А потом — Господи, помилуй! — этот ирландец стал двигать свой стул все ближе и ближе ко мне — с тем же выражением на лице, с каким он смотрел на бедного старого нарцисса-педераста!
В один из дней привели совсем молоденькую вопящую девушку с копной ярко-рыжих волос, бросили ее в обитую мягким камеру и оставили там, кричащую, на всю ночь — а когда я утром увидел ее, на месте густой и яркой гривы был могильный холм окровавленных бинтов.
Я начал задавать вопросы молоденькому интерну, который казался приветливее других, и он рассказал мне, что девушка выдрала себе все волосы в ту ночь, когда кричала в обитой мягким камере — выдрала их с корнями.
У меня в шкафчике было несколько костюмов; их принес мне Дейкин.
Тайком я обыскал карманы и нашел маленький пакетик «розовеньких», пять капсул; я решил принимать их по одной на ночь, в дополнение к тем совершенно неэффективным снотворным, что прописал мне врач, до сих пор не нашедший времени позвонить мне в мою палату для буйных.
Когда капсулы кончились, меня ждали три или четыре бессонные ночи подряд.
В конце концов наступила ночь такой усталости, что мне удалось часок поспать.
Однажды ночью я уснул — да, на самом деле забылся — как вдруг дверь распахнулась и влетел молодой интерн, которого никто бы не назвал приветливым.
— О Господи, чего вам надо?
— Вы не вернули электробритву!
— Ну и что?
Он выхватил из тумбочки «Филипс» и заорал: «Пациентам этого отделения не разрешается иметь у себя ничего, чем они могут нанести себе повреждения!»
Я вышел в коридор следом за ним и направился к застекленной кабинке ночной сестры, откуда она наблюдала за пациентами.
Я постучал в дверь.
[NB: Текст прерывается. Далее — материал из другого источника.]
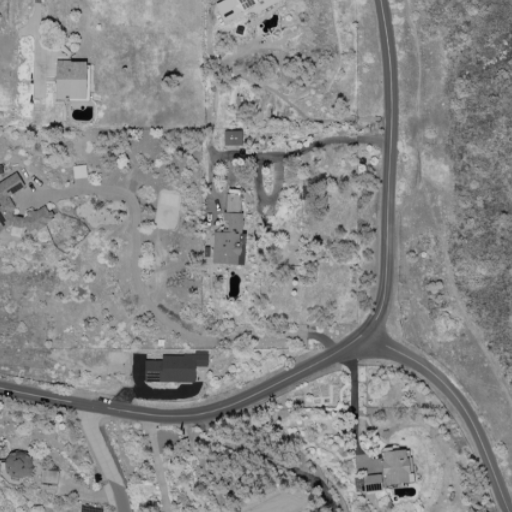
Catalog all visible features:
building: (232, 6)
road: (35, 37)
building: (69, 79)
building: (231, 137)
road: (279, 153)
road: (390, 171)
building: (20, 208)
building: (229, 232)
road: (146, 298)
building: (172, 368)
road: (283, 377)
road: (97, 404)
road: (352, 407)
road: (461, 407)
road: (267, 457)
road: (98, 459)
road: (156, 462)
building: (17, 465)
building: (395, 465)
building: (48, 477)
building: (371, 482)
Там собралось несколько сестер и интернов, и я в истерике по поводу случившегося сказал им:
— Я уснул, я на самом деле уснул после четырех бессонных ночей, а он ворвался ко мне за электробритвой!
Я повторял и повторял эту фразу, а потом начал всхлипывать, ночная сестра оказалась приятной женщиной, и мягко поговорила со мной.
— Вернитесь к себе, ваше лекарство должно скоро снова подействовать.
Оно не подействовало.
Мое окно выходило на громадный мусороперерабатывающий завод, и за целый час до рассвета этот завод начинал монотонно громыхать — я по этому звуку определял наступление нового дня, потому что часы у меня конфисковали, так как в них было стекло, а ни один предмет, содержащий стекло, не разрешался пациенту этого отделения.
На рассвете санитарка с отсутствующим выражением на лице и с голосом, напоминавшим визжание дрели, входила в палату для проверки и измерения пульса и температуры.
— Уткой вчера пользовались?
Иногда я вообще не отвечал, иногда тяжело вздыхал и закрывал лицо, и поэтому мое пребывание в палате для буйных продлевали и продлевали — за «отказ от сотрудничества» я провел в нем целый месяц.
Какая-то гордость в человеке остается, когда уходит все, кроме последнего вздоха…
Местный врач был очень приветлив с моим братом, и когда Дейкин приходил навещать меня — примерно два раза в неделю — они болтали друг с другом в моем присутствии. Он рассказал Дейкину, что у меня были конвульсии три раза за одно утро, и говорил все это с налетом гордости, как будто эти конвульсии были достижением, с которым он поздравлял себя.
Я уже давно прочитал «Сон Теннесси Уильямса», когда однажды вечером этот врач принес мне тот самый номер «Эсквайра» и сказал со своей злой усмешкой: «Тут о вас замечательная хвалебная статья. Хотите прочитать?»
— Спасибо, нет. Я уже читал.
— Врачи из буйного отделения завидуют нам, — говорил доктор Леви, — и вымещают это на наших пациентах…
Даже в палате для буйных у пациентов был час трудовой терапии утром, и час — после обеда.
Каждый день те, кого допускали к трудотерапии, после переклички выстраивались у лифта. У нас была возможность отказаться, можно было не спускаться на лифте и не заниматься теми незатейливыми видами деятельности, что позволялись нам внизу.